Your goal —
State how many lines in the records below contain the string "files", and give nothing besides that number.
Segment Start: Exercise material
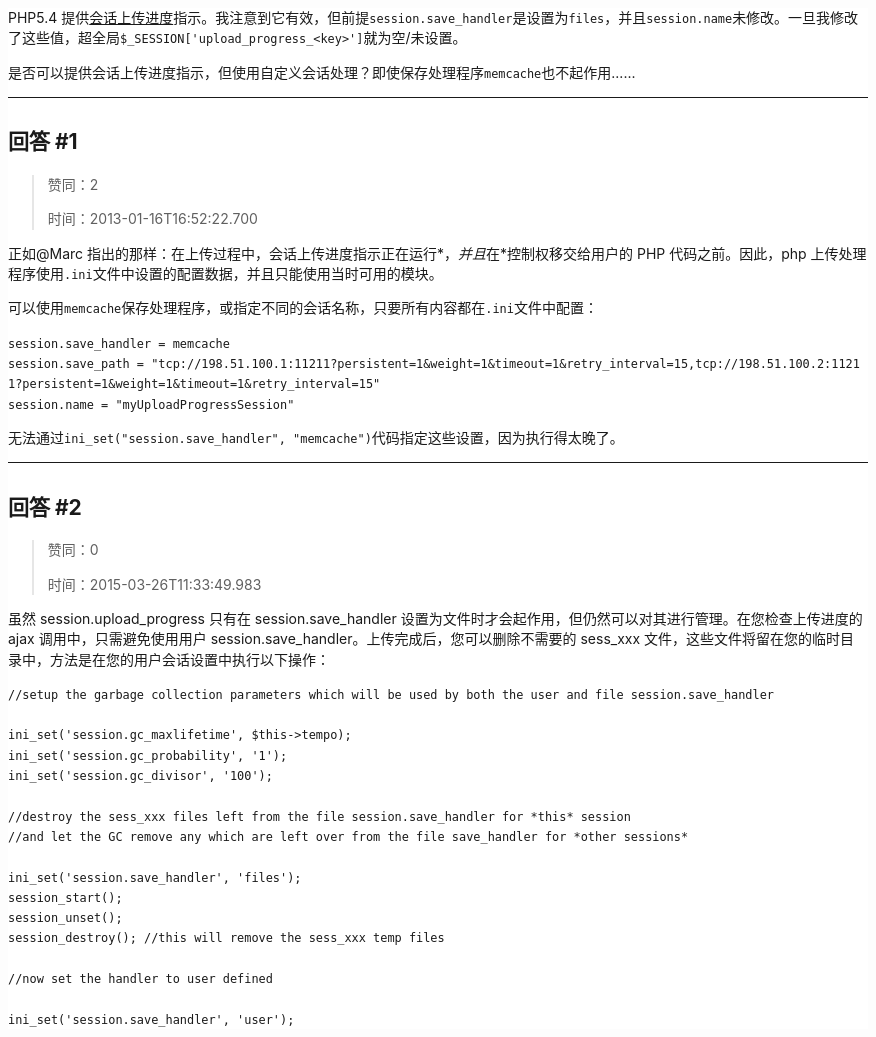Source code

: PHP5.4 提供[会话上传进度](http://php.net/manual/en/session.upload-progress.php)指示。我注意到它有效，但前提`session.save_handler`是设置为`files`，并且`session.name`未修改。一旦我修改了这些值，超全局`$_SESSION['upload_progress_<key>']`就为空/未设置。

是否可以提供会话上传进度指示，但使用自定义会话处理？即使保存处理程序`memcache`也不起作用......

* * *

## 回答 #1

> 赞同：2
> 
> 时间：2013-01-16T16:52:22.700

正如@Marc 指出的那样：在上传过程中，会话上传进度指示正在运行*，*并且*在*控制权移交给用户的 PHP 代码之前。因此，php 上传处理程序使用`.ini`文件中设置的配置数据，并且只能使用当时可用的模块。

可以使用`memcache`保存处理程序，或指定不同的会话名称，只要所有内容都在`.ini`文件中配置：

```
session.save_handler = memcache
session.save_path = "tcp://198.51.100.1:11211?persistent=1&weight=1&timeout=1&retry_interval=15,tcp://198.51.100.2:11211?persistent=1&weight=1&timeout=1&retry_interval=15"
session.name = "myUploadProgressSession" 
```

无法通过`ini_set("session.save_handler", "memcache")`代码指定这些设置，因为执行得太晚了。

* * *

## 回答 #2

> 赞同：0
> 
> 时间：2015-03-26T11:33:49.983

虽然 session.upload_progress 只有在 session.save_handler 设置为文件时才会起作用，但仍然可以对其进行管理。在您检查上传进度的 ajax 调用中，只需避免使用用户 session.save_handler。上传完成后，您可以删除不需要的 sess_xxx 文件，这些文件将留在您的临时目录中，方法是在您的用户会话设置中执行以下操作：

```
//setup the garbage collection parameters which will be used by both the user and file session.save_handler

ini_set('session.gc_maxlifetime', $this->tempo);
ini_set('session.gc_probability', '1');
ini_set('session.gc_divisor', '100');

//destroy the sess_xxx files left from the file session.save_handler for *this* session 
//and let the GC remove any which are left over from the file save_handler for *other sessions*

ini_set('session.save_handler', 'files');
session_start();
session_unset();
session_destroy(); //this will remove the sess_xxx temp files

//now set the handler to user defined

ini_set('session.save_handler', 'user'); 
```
Segment End: Exercise material
Answer area —
4